== Exercise prompt ==
Omit the images and return the remaining entries unchanged.

[Material for this task — start]

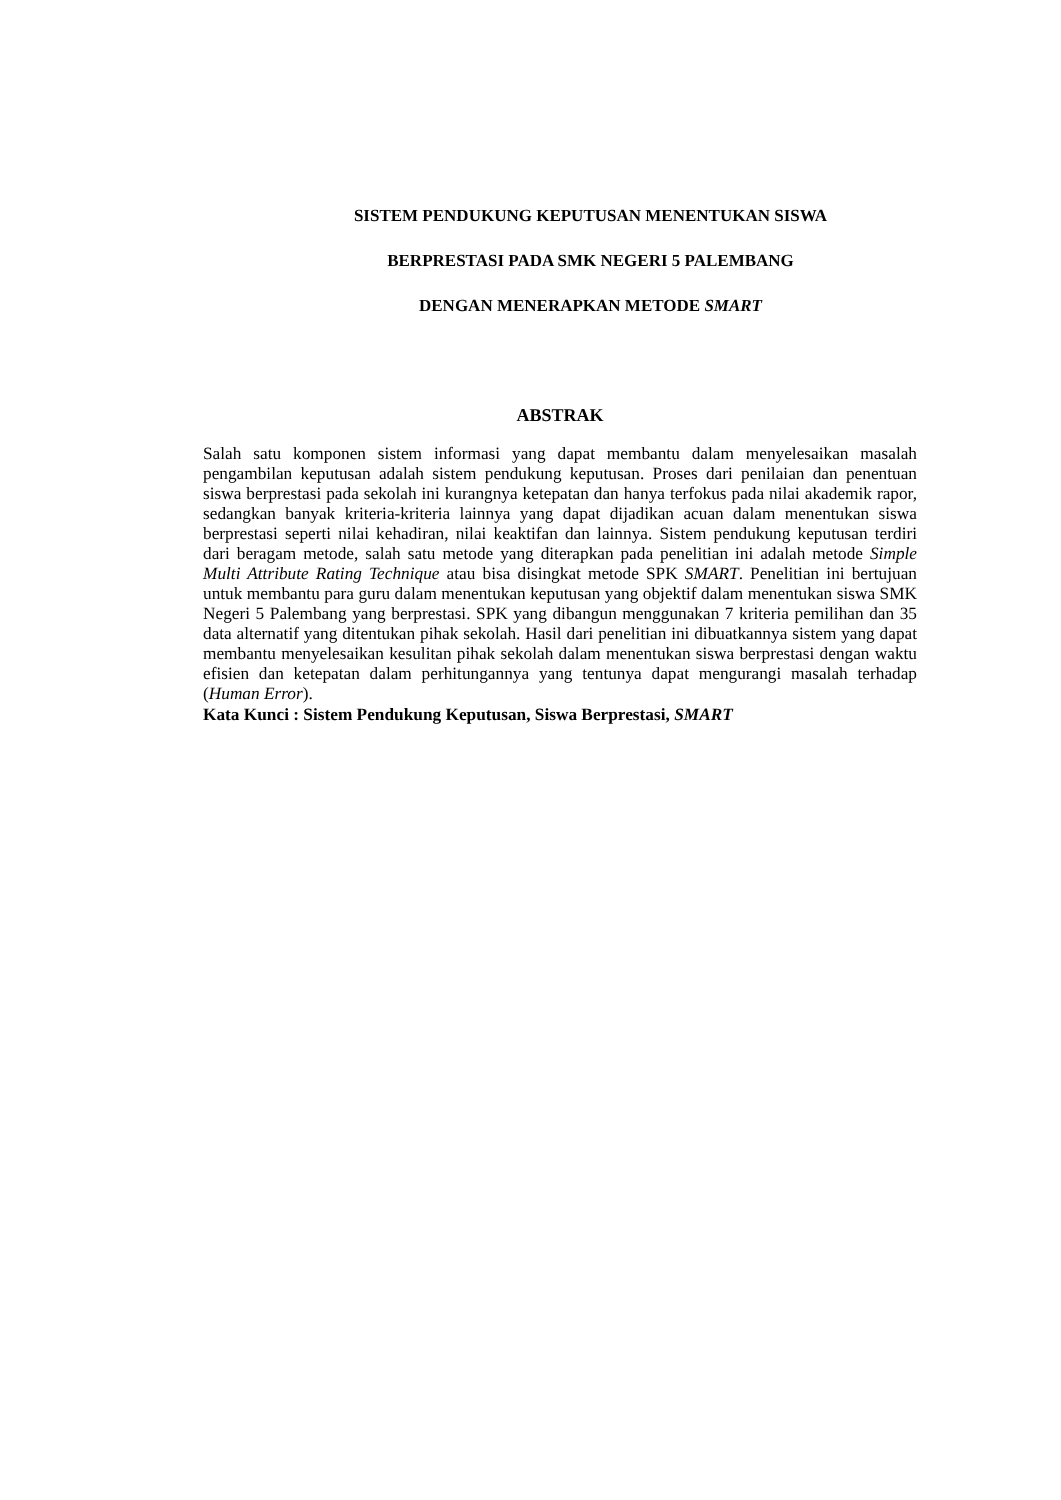SISTEM PENDUKUNG KEPUTUSAN MENENTUKAN SISWA
BERPRESTASI PADA SMK NEGERI 5 PALEMBANG
DENGAN MENERAPKAN METODE SMART
ABSTRAK
Salah satu komponen sistem informasi yang dapat membantu dalam menyelesaikan masalah pengambilan keputusan adalah sistem pendukung keputusan. Proses dari penilaian dan penentuan siswa berprestasi pada sekolah ini kurangnya ketepatan dan hanya terfokus pada nilai akademik rapor, sedangkan banyak kriteria-kriteria lainnya yang dapat dijadikan acuan dalam menentukan siswa berprestasi seperti nilai kehadiran, nilai keaktifan dan lainnya. Sistem pendukung keputusan terdiri dari beragam metode, salah satu metode yang diterapkan pada penelitian ini adalah metode Simple Multi Attribute Rating Technique atau bisa disingkat metode SPK SMART. Penelitian ini bertujuan untuk membantu para guru dalam menentukan keputusan yang objektif dalam menentukan siswa SMK Negeri 5 Palembang yang berprestasi. SPK yang dibangun menggunakan 7 kriteria pemilihan dan 35 data alternatif yang ditentukan pihak sekolah. Hasil dari penelitian ini dibuatkannya sistem yang dapat membantu menyelesaikan kesulitan pihak sekolah dalam menentukan siswa berprestasi dengan waktu efisien dan ketepatan dalam perhitungannya yang tentunya dapat mengurangi masalah terhadap (Human Error).
Kata Kunci : Sistem Pendukung Keputusan, Siswa Berprestasi, SMART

[Material for this task — finish]

== Result for this task ==
SISTEM PENDUKUNG KEPUTUSAN MENENTUKAN SISWA
BERPRESTASI PADA SMK NEGERI 5 PALEMBANG
DENGAN MENERAPKAN METODE SMART
ABSTRAK
Salah satu komponen sistem informasi yang dapat membantu dalam menyelesaikan masalah pengambilan keputusan adalah sistem pendukung keputusan. Proses dari penilaian dan penentuan siswa berprestasi pada sekolah ini kurangnya ketepatan dan hanya terfokus pada nilai akademik rapor, sedangkan banyak kriteria-kriteria lainnya yang dapat dijadikan acuan dalam menentukan siswa berprestasi seperti nilai kehadiran, nilai keaktifan dan lainnya. Sistem pendukung keputusan terdiri dari beragam metode, salah satu metode yang diterapkan pada penelitian ini adalah metode Simple Multi Attribute Rating Technique atau bisa disingkat metode SPK SMART. Penelitian ini bertujuan untuk membantu para guru dalam menentukan keputusan yang objektif dalam menentukan siswa SMK Negeri 5 Palembang yang berprestasi. SPK yang dibangun menggunakan 7 kriteria pemilihan dan 35 data alternatif yang ditentukan pihak sekolah. Hasil dari penelitian ini dibuatkannya sistem yang dapat membantu menyelesaikan kesulitan pihak sekolah dalam menentukan siswa berprestasi dengan waktu efisien dan ketepatan dalam perhitungannya yang tentunya dapat mengurangi masalah terhadap (Human Error).
Kata Kunci : Sistem Pendukung Keputusan, Siswa Berprestasi, SMART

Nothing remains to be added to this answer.